U.S. Smart technologies can reduce a building's energy use by almost a fifth and produce additional benefits, such as increased worker productivity, according to a new report "Smart buildings: deeper immersion in market segments", conducted by the American Council for an Energy-Efficient Economy (ACEEE).
Until now, large showcase buildings with robust budgets have been the first to adopt smart technologies. However, to achieve substantial energy savings in the commercial construction sector, others will need to adopt them as well. The report estimates that smart technologies will save approximately 8% and 18% of total energy consumption in sub-sectors that include class B offices, retail and independent chains, mid-level franchised hotels and regional non-teaching hospitals. Of course, the actual savings will depend on a variety of factors; Estimates of average expected savings were made based on publicly available information and data from the energy consumption survey for commercial buildings of EIA.
The four subsectors studied (office, retail, hotels and hospitals) already show notable differences in the use of smart technologies. For example, almost three quarters of the healthcare sector uses a building automation system, while less than 40% of hotels contain them. Some subsectors can save more energy than others, but given the wide variety of emerging technologies, everyone can benefit. Below is a snapshot of each sub-sector, including its estimated average energy savings from the adoption of smart technologies.
Offices (18% average savings) come in all shapes and sizes, and technology is drastically changing the way employees use these buildings. Improved audio and video technology means that office workers telecommute more often. Smart technologies such as occupancy sensors, intelligent thermostats, and lighting and HVAC controls can help reduce energy consumption in unoccupied offices, conference rooms and other spaces. It has been shown that smart systems improve worker productivity and even increase the value of the property.

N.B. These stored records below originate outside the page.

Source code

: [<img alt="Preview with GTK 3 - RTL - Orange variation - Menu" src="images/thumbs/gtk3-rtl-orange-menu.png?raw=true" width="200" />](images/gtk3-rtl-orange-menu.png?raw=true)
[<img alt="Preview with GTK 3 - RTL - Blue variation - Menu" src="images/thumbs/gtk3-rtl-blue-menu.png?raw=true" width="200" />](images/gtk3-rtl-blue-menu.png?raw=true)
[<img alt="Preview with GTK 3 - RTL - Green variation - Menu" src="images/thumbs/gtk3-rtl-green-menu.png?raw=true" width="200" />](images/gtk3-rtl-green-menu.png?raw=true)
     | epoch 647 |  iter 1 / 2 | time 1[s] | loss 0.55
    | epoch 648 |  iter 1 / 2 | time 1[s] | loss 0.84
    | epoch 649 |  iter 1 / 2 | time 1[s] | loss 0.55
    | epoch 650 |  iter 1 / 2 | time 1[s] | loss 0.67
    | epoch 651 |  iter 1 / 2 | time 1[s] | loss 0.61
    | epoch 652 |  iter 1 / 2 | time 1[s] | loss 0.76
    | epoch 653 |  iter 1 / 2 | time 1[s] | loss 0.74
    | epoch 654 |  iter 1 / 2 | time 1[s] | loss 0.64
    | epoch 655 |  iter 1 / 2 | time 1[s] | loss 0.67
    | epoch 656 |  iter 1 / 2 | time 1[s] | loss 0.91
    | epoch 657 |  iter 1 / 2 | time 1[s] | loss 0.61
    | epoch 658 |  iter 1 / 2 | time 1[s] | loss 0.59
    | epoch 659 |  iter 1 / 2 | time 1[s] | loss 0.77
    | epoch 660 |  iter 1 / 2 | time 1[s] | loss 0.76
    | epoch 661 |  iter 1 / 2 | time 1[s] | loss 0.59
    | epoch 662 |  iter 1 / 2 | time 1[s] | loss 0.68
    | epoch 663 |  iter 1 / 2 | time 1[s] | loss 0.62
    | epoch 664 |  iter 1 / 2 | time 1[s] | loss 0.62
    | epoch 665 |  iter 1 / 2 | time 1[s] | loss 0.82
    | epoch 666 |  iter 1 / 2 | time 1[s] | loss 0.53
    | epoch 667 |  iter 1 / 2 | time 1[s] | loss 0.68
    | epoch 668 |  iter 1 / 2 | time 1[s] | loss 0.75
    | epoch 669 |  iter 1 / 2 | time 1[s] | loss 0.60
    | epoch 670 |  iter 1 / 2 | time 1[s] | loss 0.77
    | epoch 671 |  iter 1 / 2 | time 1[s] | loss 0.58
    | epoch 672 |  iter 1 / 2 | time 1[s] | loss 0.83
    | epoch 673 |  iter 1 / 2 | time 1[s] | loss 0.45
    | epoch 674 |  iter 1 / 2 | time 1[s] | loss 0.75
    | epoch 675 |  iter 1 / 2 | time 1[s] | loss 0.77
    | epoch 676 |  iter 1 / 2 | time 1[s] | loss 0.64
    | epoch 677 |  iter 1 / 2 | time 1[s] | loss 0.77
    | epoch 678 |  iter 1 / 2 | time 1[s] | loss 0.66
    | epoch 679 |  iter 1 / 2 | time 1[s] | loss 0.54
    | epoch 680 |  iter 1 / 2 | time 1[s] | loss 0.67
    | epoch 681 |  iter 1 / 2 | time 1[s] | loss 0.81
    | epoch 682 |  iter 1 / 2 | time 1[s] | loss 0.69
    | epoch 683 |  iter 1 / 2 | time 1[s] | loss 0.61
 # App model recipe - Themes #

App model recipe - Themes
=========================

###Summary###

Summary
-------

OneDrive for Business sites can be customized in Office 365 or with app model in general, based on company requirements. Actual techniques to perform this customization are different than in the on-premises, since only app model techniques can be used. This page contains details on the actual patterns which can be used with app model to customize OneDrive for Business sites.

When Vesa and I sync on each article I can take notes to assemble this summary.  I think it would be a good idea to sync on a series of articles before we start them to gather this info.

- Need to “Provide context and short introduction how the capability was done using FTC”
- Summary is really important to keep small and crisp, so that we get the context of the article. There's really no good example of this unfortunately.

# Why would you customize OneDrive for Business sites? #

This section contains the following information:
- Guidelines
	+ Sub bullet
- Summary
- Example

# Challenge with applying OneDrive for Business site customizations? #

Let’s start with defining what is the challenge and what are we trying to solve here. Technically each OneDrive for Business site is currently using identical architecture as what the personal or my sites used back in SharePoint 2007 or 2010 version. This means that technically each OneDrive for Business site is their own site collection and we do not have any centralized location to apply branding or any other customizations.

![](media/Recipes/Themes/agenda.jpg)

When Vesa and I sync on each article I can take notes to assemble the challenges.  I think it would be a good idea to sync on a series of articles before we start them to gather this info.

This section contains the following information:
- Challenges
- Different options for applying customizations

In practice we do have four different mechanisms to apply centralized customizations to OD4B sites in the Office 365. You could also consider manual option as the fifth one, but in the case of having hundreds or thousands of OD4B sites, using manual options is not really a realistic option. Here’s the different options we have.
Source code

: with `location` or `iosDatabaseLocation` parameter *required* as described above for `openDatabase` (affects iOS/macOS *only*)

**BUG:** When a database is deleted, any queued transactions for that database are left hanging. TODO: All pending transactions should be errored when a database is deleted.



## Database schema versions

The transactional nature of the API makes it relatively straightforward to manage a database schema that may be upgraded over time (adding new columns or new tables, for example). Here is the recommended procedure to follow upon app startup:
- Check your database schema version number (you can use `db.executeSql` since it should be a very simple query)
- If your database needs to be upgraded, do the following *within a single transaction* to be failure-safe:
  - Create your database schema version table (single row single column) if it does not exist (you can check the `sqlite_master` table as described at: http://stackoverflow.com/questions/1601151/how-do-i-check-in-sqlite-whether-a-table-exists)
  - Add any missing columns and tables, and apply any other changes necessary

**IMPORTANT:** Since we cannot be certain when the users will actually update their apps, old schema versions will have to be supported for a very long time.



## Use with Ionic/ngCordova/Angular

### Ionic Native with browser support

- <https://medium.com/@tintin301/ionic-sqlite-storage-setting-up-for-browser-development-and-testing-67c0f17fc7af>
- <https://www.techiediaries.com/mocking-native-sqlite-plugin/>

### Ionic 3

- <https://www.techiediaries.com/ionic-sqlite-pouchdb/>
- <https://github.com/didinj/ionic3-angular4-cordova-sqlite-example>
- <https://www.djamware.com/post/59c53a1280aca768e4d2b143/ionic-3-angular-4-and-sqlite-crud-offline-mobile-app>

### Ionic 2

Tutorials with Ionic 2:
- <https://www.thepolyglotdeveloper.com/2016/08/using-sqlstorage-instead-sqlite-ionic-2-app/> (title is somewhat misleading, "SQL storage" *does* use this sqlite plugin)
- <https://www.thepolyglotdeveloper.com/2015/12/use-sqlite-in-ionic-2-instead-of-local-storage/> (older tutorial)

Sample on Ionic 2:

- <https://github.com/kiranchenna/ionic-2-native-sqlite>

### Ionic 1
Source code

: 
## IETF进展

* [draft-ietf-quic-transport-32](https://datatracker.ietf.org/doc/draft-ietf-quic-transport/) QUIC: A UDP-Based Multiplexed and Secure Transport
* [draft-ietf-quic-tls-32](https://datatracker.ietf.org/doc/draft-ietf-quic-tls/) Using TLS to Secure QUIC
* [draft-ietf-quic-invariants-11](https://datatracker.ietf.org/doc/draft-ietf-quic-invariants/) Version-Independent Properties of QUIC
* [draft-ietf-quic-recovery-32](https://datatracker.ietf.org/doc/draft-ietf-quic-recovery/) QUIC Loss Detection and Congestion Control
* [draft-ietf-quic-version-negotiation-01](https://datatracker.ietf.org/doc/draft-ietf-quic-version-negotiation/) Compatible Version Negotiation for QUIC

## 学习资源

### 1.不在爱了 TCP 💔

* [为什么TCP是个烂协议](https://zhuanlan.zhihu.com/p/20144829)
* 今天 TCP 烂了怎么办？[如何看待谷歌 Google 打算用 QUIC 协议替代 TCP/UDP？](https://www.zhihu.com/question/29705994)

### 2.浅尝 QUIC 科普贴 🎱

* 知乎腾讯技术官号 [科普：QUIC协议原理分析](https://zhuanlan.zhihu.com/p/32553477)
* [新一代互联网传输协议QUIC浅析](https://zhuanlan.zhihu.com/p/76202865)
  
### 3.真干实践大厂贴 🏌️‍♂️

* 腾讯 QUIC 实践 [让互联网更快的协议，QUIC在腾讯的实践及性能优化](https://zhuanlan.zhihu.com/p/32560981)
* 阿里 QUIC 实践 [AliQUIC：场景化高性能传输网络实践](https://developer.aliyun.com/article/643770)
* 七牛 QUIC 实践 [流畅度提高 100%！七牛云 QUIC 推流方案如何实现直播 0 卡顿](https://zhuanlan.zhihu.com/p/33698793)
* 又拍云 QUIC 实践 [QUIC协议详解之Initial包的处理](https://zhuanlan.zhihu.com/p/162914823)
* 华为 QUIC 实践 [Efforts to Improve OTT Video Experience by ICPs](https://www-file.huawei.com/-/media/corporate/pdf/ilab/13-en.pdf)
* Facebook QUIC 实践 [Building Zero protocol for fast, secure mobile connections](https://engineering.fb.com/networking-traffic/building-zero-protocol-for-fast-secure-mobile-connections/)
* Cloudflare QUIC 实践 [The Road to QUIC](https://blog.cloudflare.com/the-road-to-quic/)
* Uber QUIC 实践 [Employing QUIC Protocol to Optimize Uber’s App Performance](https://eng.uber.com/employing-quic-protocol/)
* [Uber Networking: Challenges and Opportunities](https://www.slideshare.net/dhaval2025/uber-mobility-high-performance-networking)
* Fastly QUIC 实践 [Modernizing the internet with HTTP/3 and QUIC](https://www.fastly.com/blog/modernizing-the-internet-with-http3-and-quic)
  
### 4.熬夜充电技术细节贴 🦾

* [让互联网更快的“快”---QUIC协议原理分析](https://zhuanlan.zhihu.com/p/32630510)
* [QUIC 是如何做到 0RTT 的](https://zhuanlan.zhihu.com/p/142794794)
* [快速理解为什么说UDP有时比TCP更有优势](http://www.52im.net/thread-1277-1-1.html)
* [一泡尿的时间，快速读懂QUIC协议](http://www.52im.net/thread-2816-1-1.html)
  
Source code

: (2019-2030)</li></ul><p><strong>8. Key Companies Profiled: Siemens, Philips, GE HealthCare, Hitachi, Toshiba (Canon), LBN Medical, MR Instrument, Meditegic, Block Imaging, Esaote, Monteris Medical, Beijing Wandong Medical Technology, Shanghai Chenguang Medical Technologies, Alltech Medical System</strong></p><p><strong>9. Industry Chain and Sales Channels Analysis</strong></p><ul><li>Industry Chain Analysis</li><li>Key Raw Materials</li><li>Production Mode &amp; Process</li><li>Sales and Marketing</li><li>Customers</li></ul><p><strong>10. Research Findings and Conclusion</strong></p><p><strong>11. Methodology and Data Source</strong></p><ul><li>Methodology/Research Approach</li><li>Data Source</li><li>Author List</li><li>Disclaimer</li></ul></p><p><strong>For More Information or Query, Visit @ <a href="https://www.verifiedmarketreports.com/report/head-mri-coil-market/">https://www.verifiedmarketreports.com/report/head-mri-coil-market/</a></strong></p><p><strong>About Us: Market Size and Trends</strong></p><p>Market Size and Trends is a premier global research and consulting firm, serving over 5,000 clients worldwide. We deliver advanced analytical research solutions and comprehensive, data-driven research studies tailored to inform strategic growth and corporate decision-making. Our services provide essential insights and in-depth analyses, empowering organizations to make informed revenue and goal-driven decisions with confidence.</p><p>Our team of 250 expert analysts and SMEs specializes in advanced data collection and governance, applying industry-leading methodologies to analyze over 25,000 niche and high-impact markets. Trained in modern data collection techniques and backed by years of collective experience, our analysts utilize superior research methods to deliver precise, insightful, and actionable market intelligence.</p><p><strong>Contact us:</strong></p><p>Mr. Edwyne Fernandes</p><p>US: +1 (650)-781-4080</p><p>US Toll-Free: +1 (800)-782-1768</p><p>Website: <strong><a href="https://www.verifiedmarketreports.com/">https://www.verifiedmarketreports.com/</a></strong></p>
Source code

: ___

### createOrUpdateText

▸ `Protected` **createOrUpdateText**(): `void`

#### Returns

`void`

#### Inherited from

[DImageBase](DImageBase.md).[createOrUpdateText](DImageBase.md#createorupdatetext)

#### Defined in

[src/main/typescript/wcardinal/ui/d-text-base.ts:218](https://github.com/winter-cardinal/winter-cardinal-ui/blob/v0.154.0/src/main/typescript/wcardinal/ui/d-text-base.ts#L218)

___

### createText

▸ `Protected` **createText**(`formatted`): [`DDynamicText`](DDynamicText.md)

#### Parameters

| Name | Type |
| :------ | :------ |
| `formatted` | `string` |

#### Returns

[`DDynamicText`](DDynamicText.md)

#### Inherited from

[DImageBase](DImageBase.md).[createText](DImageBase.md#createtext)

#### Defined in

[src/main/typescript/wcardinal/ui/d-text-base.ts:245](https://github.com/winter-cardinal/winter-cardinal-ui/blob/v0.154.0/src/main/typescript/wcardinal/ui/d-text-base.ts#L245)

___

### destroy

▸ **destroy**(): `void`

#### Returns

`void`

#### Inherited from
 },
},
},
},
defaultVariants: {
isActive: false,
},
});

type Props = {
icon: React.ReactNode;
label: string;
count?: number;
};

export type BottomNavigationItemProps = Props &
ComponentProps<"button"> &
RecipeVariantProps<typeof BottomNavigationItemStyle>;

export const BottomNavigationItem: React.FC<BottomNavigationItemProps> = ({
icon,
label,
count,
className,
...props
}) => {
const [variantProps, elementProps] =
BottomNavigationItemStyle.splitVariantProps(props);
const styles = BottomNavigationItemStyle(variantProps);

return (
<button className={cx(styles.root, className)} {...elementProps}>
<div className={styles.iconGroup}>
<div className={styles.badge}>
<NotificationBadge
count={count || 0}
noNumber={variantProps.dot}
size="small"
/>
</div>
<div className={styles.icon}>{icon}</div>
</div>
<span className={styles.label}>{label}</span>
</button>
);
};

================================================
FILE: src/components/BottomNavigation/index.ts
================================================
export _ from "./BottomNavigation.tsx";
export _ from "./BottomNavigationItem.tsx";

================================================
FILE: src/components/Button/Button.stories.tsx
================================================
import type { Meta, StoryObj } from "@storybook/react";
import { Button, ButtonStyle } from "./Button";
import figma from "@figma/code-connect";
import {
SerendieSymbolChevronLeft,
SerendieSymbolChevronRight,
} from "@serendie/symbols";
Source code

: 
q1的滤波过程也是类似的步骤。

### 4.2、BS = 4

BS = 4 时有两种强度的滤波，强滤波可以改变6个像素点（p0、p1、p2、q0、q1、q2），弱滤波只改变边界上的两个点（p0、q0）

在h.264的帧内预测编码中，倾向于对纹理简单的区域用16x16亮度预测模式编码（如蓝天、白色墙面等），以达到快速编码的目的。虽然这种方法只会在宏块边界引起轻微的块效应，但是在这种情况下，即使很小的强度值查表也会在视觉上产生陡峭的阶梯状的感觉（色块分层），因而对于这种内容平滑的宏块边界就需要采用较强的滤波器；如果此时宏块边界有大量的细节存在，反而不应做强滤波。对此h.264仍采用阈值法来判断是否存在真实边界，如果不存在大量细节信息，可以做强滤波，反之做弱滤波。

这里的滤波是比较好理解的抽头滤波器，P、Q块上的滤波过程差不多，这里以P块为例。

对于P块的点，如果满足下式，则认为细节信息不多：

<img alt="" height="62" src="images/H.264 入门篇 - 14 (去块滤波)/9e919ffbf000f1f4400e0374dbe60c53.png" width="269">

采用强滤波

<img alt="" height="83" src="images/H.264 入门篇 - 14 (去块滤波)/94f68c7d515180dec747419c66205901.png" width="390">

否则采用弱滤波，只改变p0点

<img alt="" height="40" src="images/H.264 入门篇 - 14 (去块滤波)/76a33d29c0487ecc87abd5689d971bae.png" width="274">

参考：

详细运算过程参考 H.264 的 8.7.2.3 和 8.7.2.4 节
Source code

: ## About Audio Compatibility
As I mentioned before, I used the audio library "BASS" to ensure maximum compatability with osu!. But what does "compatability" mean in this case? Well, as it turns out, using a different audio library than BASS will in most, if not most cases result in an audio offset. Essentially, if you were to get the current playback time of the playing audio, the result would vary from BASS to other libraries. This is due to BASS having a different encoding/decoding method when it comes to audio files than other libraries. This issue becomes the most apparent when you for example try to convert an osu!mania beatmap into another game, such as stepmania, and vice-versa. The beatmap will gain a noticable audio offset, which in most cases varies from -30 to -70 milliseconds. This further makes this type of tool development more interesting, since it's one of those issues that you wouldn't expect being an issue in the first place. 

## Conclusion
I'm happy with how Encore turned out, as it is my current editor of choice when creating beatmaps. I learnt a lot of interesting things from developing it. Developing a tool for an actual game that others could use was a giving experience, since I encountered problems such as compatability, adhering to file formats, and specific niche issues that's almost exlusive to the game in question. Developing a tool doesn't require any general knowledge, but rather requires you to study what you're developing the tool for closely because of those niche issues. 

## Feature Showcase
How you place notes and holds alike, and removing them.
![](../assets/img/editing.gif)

Retail stores (14% of average savings) are undergoing their own transformations to stay competitive with online retailers, often focusing on a better customer experience and commitment. Intelligent power management systems, thermostats and lights can help reduce energy consumption and create a more comfortable and attractive environment for customers. Certain types of occupancy sensors, such as indoor positioning systems, can also provide the retailer with valuable data about customer behavior in the store.
Hotels (8% average savings) have adopted technologies such as guest management systems and mobile registration. These technologies can work hand in hand with smart energy-saving technologies that control the HVAC systems of guest rooms and the shading of windows. Smart controls can also help reduce lighting and HVAC energy in conference areas and pumps in pool and spa areas. Smart hotels use applications and other technologies to provide guests with a more personalized experience, which in turn can improve hotel revenues.
Hospitals (14% of average savings) increasingly use technology to ensure patient safety, from electronic health care management systems to portable health monitors. Because hospitals generally operate the 24 hours of the day, the 7 days of the week and rely on important mechanical equipment to maintain the health and comfort of the patient, they are also the type of commercial building with the highest energy consumption. Smart technologies can help address long hours of operation and high equipment loads. For example, intelligent lighting systems can reduce energy use and increase patient comfort by better linking light output to occupancy and user needs. Without wasting energy, intelligent sensors and ventilation controls can maintain the necessary ventilation to prevent the spread of diseases.